## PROBLEM DETAILS:
In this exercise, every entry is to be copied exactly.
━━━━━━
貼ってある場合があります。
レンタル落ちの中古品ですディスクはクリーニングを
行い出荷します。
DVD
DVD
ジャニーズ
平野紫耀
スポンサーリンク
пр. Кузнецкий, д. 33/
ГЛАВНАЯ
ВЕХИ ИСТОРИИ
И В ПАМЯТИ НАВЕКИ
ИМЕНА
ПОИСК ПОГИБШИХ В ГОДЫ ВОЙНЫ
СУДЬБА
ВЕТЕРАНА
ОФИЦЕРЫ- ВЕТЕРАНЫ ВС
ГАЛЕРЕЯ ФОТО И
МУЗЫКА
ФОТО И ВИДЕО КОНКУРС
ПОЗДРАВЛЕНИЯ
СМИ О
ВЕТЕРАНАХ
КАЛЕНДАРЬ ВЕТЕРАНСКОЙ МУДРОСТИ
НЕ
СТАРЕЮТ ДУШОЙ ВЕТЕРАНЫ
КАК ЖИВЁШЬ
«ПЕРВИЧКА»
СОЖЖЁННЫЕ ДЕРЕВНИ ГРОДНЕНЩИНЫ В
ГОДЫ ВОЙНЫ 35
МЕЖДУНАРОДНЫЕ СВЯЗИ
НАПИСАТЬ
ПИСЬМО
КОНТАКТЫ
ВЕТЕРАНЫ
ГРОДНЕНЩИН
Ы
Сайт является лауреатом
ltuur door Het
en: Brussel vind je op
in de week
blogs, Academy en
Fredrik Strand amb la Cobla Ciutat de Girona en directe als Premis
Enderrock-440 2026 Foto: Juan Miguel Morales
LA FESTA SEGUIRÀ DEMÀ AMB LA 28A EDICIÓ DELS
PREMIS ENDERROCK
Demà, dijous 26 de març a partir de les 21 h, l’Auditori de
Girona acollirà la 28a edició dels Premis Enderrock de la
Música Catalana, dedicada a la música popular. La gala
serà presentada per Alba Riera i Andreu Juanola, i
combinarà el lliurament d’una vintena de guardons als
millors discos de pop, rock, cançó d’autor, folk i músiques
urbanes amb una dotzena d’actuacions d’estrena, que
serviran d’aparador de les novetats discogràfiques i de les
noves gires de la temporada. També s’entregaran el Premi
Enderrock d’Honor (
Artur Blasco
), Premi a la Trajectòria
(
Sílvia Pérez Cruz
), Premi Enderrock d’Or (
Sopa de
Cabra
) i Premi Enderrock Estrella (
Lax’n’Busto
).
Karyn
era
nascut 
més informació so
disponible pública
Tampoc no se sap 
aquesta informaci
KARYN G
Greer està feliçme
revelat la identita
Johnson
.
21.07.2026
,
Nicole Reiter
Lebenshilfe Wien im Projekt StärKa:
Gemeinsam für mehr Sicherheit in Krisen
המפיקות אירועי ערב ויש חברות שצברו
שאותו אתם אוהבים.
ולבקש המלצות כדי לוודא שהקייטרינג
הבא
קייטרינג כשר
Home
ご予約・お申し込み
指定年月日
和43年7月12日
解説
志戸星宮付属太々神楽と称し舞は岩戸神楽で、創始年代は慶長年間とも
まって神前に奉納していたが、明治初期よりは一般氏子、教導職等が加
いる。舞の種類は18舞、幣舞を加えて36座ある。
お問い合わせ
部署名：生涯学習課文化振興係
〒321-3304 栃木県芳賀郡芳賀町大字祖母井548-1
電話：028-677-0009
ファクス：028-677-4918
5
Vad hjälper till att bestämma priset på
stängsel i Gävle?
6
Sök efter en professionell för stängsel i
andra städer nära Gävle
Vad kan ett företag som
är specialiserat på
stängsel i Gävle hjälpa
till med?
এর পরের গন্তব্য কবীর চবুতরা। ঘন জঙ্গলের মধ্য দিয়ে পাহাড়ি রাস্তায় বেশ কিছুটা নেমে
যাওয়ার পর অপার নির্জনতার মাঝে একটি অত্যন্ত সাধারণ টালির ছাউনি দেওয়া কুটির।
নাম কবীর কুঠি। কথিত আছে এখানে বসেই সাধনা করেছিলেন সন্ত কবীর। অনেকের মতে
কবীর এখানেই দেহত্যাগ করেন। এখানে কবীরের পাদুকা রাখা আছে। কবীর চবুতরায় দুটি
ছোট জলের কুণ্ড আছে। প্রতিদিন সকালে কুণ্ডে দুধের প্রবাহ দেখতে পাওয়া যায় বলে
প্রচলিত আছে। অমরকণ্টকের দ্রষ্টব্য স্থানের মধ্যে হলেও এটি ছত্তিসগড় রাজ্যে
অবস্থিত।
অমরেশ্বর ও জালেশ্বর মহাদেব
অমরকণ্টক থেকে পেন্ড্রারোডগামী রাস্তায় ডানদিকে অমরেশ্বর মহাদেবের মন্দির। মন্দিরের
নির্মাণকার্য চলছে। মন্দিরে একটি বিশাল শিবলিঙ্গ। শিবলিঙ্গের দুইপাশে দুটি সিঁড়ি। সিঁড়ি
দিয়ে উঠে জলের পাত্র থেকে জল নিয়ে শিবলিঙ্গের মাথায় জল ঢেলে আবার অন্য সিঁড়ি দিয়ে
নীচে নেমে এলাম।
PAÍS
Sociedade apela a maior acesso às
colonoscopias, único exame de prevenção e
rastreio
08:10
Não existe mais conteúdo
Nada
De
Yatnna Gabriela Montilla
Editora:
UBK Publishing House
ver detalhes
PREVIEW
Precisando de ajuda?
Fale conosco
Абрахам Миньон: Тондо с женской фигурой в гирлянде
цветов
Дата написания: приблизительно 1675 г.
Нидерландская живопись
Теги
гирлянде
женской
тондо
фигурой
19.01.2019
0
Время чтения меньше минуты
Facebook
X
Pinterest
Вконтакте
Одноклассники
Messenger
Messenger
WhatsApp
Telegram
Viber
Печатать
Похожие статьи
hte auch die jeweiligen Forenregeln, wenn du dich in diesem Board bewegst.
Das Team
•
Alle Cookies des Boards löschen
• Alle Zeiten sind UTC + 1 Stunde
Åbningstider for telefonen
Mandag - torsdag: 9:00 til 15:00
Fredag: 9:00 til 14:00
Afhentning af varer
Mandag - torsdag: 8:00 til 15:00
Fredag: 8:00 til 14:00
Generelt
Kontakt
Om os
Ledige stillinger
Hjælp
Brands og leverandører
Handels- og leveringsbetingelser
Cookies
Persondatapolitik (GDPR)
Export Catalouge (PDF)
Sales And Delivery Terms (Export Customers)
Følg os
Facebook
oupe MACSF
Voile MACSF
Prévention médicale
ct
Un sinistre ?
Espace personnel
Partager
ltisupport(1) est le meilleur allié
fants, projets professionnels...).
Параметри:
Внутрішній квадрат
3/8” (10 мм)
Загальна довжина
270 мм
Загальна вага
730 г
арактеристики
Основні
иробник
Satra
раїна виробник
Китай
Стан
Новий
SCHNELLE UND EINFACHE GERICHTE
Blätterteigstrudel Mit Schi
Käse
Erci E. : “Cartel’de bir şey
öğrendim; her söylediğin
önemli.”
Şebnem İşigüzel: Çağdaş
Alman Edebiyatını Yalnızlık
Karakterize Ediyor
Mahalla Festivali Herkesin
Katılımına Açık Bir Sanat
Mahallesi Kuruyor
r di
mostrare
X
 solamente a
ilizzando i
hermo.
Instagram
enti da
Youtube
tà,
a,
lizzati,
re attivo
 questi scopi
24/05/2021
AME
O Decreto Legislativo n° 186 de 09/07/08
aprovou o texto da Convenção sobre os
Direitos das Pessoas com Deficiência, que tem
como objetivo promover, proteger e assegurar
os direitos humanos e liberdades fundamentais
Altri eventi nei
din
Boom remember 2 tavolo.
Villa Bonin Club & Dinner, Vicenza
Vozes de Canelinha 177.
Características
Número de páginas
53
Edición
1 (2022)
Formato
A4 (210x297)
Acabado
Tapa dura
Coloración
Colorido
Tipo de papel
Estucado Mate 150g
━━━━━━
## SOLUTION TO THIS PROBLEM:
貼ってある場合があります。
レンタル落ちの中古品ですディスクはクリーニングを
行い出荷します。
DVD
DVD
ジャニーズ
平野紫耀
スポンサーリンク
пр. Кузнецкий, д. 33/
ГЛАВНАЯ
ВЕХИ ИСТОРИИ
И В ПАМЯТИ НАВЕКИ
ИМЕНА
ПОИСК ПОГИБШИХ В ГОДЫ ВОЙНЫ
СУДЬБА
ВЕТЕРАНА
ОФИЦЕРЫ- ВЕТЕРАНЫ ВС
ГАЛЕРЕЯ ФОТО И
МУЗЫКА
ФОТО И ВИДЕО КОНКУРС
ПОЗДРАВЛЕНИЯ
СМИ О
ВЕТЕРАНАХ
КАЛЕНДАРЬ ВЕТЕРАНСКОЙ МУДРОСТИ
НЕ
СТАРЕЮТ ДУШОЙ ВЕТЕРАНЫ
КАК ЖИВЁШЬ
«ПЕРВИЧКА»
СОЖЖЁННЫЕ ДЕРЕВНИ ГРОДНЕНЩИНЫ В
ГОДЫ ВОЙНЫ 35
МЕЖДУНАРОДНЫЕ СВЯЗИ
НАПИСАТЬ
ПИСЬМО
КОНТАКТЫ
ВЕТЕРАНЫ
ГРОДНЕНЩИН
Ы
Сайт является лауреатом
ltuur door Het
en: Brussel vind je op
in de week
blogs, Academy en
Fredrik Strand amb la Cobla Ciutat de Girona en directe als Premis
Enderrock-440 2026 Foto: Juan Miguel Morales
LA FESTA SEGUIRÀ DEMÀ AMB LA 28A EDICIÓ DELS
PREMIS ENDERROCK
Demà, dijous 26 de març a partir de les 21 h, l’Auditori de
Girona acollirà la 28a edició dels Premis Enderrock de la
Música Catalana, dedicada a la música popular. La gala
serà presentada per Alba Riera i Andreu Juanola, i
combinarà el lliurament d’una vintena de guardons als
millors discos de pop, rock, cançó d’autor, folk i músiques
urbanes amb una dotzena d’actuacions d’estrena, que
serviran d’aparador de les novetats discogràfiques i de les
noves gires de la temporada. També s’entregaran el Premi
Enderrock d’Honor (
Artur Blasco
), Premi a la Trajectòria
(
Sílvia Pérez Cruz
), Premi Enderrock d’Or (
Sopa de
Cabra
) i Premi Enderrock Estrella (
Lax’n’Busto
).
Karyn
era
nascut 
més informació so
disponible pública
Tampoc no se sap 
aquesta informaci
KARYN G
Greer està feliçme
revelat la identita
Johnson
.
21.07.2026
,
Nicole Reiter
Lebenshilfe Wien im Projekt StärKa:
Gemeinsam für mehr Sicherheit in Krisen
המפיקות אירועי ערב ויש חברות שצברו
שאותו אתם אוהבים.
ולבקש המלצות כדי לוודא שהקייטרינג
הבא
קייטרינג כשר
Home
ご予約・お申し込み
指定年月日
和43年7月12日
解説
志戸星宮付属太々神楽と称し舞は岩戸神楽で、創始年代は慶長年間とも
まって神前に奉納していたが、明治初期よりは一般氏子、教導職等が加
いる。舞の種類は18舞、幣舞を加えて36座ある。
お問い合わせ
部署名：生涯学習課文化振興係
〒321-3304 栃木県芳賀郡芳賀町大字祖母井548-1
電話：028-677-0009
ファクス：028-677-4918
5
Vad hjälper till att bestämma priset på
stängsel i Gävle?
6
Sök efter en professionell för stängsel i
andra städer nära Gävle
Vad kan ett företag som
är specialiserat på
stängsel i Gävle hjälpa
till med?
এর পরের গন্তব্য কবীর চবুতরা। ঘন জঙ্গলের মধ্য দিয়ে পাহাড়ি রাস্তায় বেশ কিছুটা নেমে
যাওয়ার পর অপার নির্জনতার মাঝে একটি অত্যন্ত সাধারণ টালির ছাউনি দেওয়া কুটির।
নাম কবীর কুঠি। কথিত আছে এখানে বসেই সাধনা করেছিলেন সন্ত কবীর। অনেকের মতে
কবীর এখানেই দেহত্যাগ করেন। এখানে কবীরের পাদুকা রাখা আছে। কবীর চবুতরায় দুটি
ছোট জলের কুণ্ড আছে। প্রতিদিন সকালে কুণ্ডে দুধের প্রবাহ দেখতে পাওয়া যায় বলে
প্রচলিত আছে। অমরকণ্টকের দ্রষ্টব্য স্থানের মধ্যে হলেও এটি ছত্তিসগড় রাজ্যে
অবস্থিত।
অমরেশ্বর ও জালেশ্বর মহাদেব
অমরকণ্টক থেকে পেন্ড্রারোডগামী রাস্তায় ডানদিকে অমরেশ্বর মহাদেবের মন্দির। মন্দিরের
নির্মাণকার্য চলছে। মন্দিরে একটি বিশাল শিবলিঙ্গ। শিবলিঙ্গের দুইপাশে দুটি সিঁড়ি। সিঁড়ি
দিয়ে উঠে জলের পাত্র থেকে জল নিয়ে শিবলিঙ্গের মাথায় জল ঢেলে আবার অন্য সিঁড়ি দিয়ে
নীচে নেমে এলাম।
PAÍS
Sociedade apela a maior acesso às
colonoscopias, único exame de prevenção e
rastreio
08:10
Não existe mais conteúdo
Nada
De
Yatnna Gabriela Montilla
Editora:
UBK Publishing House
ver detalhes
PREVIEW
Precisando de ajuda?
Fale conosco
Абрахам Миньон: Тондо с женской фигурой в гирлянде
цветов
Дата написания: приблизительно 1675 г.
Нидерландская живопись
Теги
гирлянде
женской
тондо
фигурой
19.01.2019
0
Время чтения меньше минуты
Facebook
X
Pinterest
Вконтакте
Одноклассники
Messenger
Messenger
WhatsApp
Telegram
Viber
Печатать
Похожие статьи
hte auch die jeweiligen Forenregeln, wenn du dich in diesem Board bewegst.
Das Team
•
Alle Cookies des Boards löschen
• Alle Zeiten sind UTC + 1 Stunde
Åbningstider for telefonen
Mandag - torsdag: 9:00 til 15:00
Fredag: 9:00 til 14:00
Afhentning af varer
Mandag - torsdag: 8:00 til 15:00
Fredag: 8:00 til 14:00
Generelt
Kontakt
Om os
Ledige stillinger
Hjælp
Brands og leverandører
Handels- og leveringsbetingelser
Cookies
Persondatapolitik (GDPR)
Export Catalouge (PDF)
Sales And Delivery Terms (Export Customers)
Følg os
Facebook
oupe MACSF
Voile MACSF
Prévention médicale
ct
Un sinistre ?
Espace personnel
Partager
ltisupport(1) est le meilleur allié
fants, projets professionnels...).
Параметри:
Внутрішній квадрат
3/8” (10 мм)
Загальна довжина
270 мм
Загальна вага
730 г
арактеристики
Основні
иробник
Satra
раїна виробник
Китай
Стан
Новий
SCHNELLE UND EINFACHE GERICHTE
Blätterteigstrudel Mit Schi
Käse
Erci E. : “Cartel’de bir şey
öğrendim; her söylediğin
önemli.”
Şebnem İşigüzel: Çağdaş
Alman Edebiyatını Yalnızlık
Karakterize Ediyor
Mahalla Festivali Herkesin
Katılımına Açık Bir Sanat
Mahallesi Kuruyor
r di
mostrare
X
 solamente a
ilizzando i
hermo.
Instagram
enti da
Youtube
tà,
a,
lizzati,
re attivo
 questi scopi
24/05/2021
AME
O Decreto Legislativo n° 186 de 09/07/08
aprovou o texto da Convenção sobre os
Direitos das Pessoas com Deficiência, que tem
como objetivo promover, proteger e assegurar
os direitos humanos e liberdades fundamentais
Altri eventi nei
din
Boom remember 2 tavolo.
Villa Bonin Club & Dinner, Vicenza
Vozes de Canelinha 177.
Características
Número de páginas
53
Edición
1 (2022)
Formato
A4 (210x297)
Acabado
Tapa dura
Coloración
Colorido
Tipo de papel
Estucado Mate 150g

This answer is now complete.